═══ Extract provided
What You Need to Update

The generated mapping is a skeleton that you customize:

  1. ✏️ source_field - Change from p2124_value to your actual field names
  2. ✏️ transform - Adjust precision, units, language codes, etc.
  3. ✏️ qualifiers - Add qualifiers to appropriate claims
  4. ✏️ references - Add reference configurations
  5. ✏️ defaults - Move constant-value properties to the defaults section

Datatype Transform Hints

The builder auto-generates transform hints based on Wikidata datatypes:

Time/Date

{
  "datatype": "time",
  "transform": {
    "type": "iso_date_to_wikidata_time",
    "precision": 11
  }
}

Quantity

{
  "datatype": "quantity",
  "transform": {
    "type": "number_to_quantity",
    "unit": "1"
  }
}

Globe Coordinate

{
  "datatype": "globe-coordinate",
  "transform": {
    "type": "lat_lon_to_globe_coordinate",
    "latitude_field": "TODO_latitude",
    "longitude_field": "TODO_longitude"
  }
}

Monolingualtext

{
  "datatype": "monolingualtext",
  "transform": {
    "type": "monolingualtext",
    "language": "en"
  }
}

Advanced Usage

Analyze Datatype Coverage

builder = ClaimsMapBuilder(eid="E502")
claims_map = builder.build_claims_map()

# Group by datatype
by_datatype = {}
for claim in claims_map:
    dtype = claim["datatype"]
    if dtype not in by_datatype:
        by_datatype[dtype] = []
    by_datatype[dtype].append(claim["property"])
══════
-- Set problem a --
From the extract above, list every value given for the "type" key inside a "transform" object.
═══ Exercise input
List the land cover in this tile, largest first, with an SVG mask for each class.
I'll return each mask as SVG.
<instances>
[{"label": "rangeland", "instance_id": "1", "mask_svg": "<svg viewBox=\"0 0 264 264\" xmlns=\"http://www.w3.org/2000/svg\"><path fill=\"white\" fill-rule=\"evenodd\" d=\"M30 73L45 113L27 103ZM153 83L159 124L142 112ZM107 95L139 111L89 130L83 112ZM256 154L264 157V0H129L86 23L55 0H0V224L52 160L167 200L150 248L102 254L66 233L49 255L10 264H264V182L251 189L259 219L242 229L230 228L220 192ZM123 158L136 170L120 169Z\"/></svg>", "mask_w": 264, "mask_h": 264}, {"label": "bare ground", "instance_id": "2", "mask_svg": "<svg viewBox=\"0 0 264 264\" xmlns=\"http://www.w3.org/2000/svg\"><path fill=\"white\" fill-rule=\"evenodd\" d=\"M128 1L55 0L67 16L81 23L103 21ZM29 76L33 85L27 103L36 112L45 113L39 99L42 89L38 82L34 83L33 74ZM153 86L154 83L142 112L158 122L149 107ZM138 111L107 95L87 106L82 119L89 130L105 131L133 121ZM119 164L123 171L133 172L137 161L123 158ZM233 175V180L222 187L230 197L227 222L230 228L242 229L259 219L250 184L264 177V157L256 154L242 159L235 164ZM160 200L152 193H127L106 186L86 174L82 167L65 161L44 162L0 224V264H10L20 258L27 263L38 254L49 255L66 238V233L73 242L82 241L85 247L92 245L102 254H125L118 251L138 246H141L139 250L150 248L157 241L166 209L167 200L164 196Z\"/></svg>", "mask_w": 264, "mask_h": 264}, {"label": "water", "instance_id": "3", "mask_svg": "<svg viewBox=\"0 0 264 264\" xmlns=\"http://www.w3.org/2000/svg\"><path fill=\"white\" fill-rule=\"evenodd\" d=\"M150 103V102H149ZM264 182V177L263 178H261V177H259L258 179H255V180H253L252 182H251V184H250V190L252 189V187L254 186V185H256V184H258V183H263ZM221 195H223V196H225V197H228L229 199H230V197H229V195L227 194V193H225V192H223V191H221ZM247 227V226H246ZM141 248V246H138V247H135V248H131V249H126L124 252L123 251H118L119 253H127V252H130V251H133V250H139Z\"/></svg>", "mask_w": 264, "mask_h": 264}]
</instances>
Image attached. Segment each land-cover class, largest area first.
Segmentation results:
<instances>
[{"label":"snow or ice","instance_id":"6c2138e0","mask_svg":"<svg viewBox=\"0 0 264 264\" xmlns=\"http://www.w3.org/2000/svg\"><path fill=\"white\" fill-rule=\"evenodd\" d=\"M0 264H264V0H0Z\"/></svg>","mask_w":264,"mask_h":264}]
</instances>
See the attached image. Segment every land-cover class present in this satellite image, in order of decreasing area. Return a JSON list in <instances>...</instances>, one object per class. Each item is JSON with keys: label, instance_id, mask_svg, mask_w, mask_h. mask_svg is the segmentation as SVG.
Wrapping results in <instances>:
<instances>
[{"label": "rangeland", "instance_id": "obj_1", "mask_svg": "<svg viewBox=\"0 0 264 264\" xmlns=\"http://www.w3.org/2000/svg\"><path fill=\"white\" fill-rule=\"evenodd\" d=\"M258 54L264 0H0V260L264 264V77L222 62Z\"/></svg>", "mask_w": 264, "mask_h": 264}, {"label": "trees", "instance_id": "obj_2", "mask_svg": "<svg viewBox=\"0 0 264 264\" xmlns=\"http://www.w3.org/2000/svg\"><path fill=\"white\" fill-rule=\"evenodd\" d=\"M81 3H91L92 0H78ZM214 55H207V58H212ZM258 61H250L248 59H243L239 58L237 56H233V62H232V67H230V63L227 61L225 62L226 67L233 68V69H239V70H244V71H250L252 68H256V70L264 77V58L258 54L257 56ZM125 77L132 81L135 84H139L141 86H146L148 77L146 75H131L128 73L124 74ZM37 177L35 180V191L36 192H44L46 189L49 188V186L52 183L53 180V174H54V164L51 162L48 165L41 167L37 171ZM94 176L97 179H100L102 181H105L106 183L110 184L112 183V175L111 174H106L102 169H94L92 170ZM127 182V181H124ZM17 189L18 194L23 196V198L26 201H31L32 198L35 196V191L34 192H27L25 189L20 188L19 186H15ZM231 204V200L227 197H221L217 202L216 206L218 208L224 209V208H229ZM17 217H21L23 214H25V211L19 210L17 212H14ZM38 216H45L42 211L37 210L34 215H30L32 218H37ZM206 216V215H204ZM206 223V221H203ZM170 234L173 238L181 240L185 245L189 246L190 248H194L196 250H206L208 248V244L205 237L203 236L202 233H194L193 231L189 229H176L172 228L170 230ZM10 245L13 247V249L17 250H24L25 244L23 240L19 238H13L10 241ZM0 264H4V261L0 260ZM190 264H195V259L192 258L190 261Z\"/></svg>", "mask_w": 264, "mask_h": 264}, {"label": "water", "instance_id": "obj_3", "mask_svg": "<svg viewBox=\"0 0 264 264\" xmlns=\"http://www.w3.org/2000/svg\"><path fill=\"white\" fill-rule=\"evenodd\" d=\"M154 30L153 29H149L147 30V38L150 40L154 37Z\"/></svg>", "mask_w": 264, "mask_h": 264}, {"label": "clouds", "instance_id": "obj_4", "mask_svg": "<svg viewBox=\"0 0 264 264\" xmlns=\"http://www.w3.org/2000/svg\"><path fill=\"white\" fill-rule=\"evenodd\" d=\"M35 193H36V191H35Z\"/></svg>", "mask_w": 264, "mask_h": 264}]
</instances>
══════
-- Set problem b --
Identify each line in the listing above that contains the string "this", and copy those lines.

-- Written response a --
iso_date_to_wikidata_time
number_to_quantity
lat_lon_to_globe_coordinate
monolingualtext

-- Written response b --
List the land cover in this tile, largest first, with an SVG mask for each class.
See the attached image. Segment every land-cover class present in this satellite image, in order of decreasing area. Return a JSON list in <instances>...</instances>, one object per class. Each item is JSON with keys: label, instance_id, mask_svg, mask_w, mask_h. mask_svg is the segmentation as SVG.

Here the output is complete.